The Preservation of Live Performance

New York!
Concrete jungle where dreams are made of,
There’s nothing you can’t do,
Now you’re in New York!
These streets will make you feel brand new,
the lights will inspire you,
Let’s hear it for New York…”

Jay-Z’s new album, The Blueprint 3, was released on a day that New Yorkers will always commemorate: September 11th.  On one of his hottest tracks, Empire State of Mind, Alicia Keys belts out these words that remind every New Yorker, young and old, what will always be true: If you can make it here, you really can make it anywhere.

jay-zBlueprint3Cover

 H.O.V.A had his live release concert and 9/11 benefit for Answer the Call, a New York police and fire widow’s and children’s fund, at Madison Square Garden.  Two days later he and Alicia Keys brought the house down at the MTV Video Music Awards performing Empire State of Mind. I couldn’t attend the concert or the VMA’s, but I saw it all online.

 

 

You can too,  on the watchitoo Jay-Z show.

Liz Jayz

I came to Manhattan 5 years ago, not to become a hip hop artist (although that would be a hysterical venture no doubt), but to become an actor and to add my own voice to the deafening roar that is the New York art scene. Friends and family try to make the voyage as often as possible to see what I’m working on, but traveling is expensive and not always possible, and some performances have fallen through the cracks along with a multitude of forgotten live performances.

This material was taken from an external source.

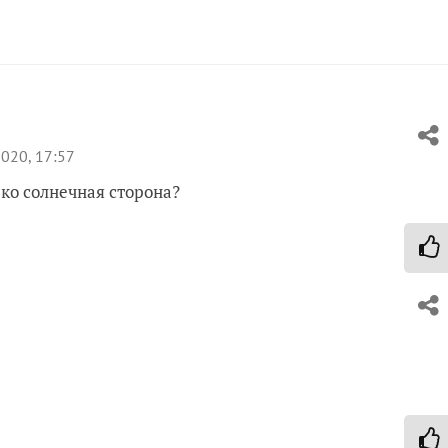
020, 17:57
ько солнечная сторона?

But like Jay-Z’s momentous September weekend, those performances need no longer be lost to one time and venue. Not everyone has made it to Madison Square Garden, broadcast on network television for the world to see, but with social networking sites like YouTube and now Watchitoo, all you need is a webcam and a little space, and your art can be live for anyone to see.

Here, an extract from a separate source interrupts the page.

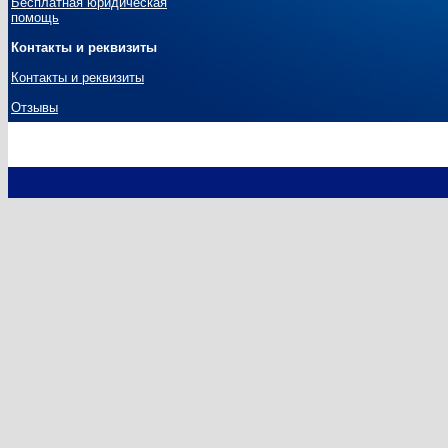
Бесплатная юридическая
помощь
Контакты и реквизиты
Контакты и реквизиты
Отзывы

And with Watchitoo, it becomes more than a showcase. It becomes a dialogue. Even more vital to the artistic process than a passive audience is the feedback that fosters conversation and better understanding.  I can not only share a reading of my new play with my uncle across the country, but he can share his thoughts real time with me. With one click, he becomes as much a part of the process 3,000 miles away as I am in a small blackbox theatre in lower Manhattan.

And there is so much art in this city that should be shared. From theatre to music, art to dance and everything in between, culture is not just for those who happen to be in the right place at the right time. All you need is a computer, a comfy chair and a connection, and you, too, can be a part of the concrete jungle that fosters new art every day.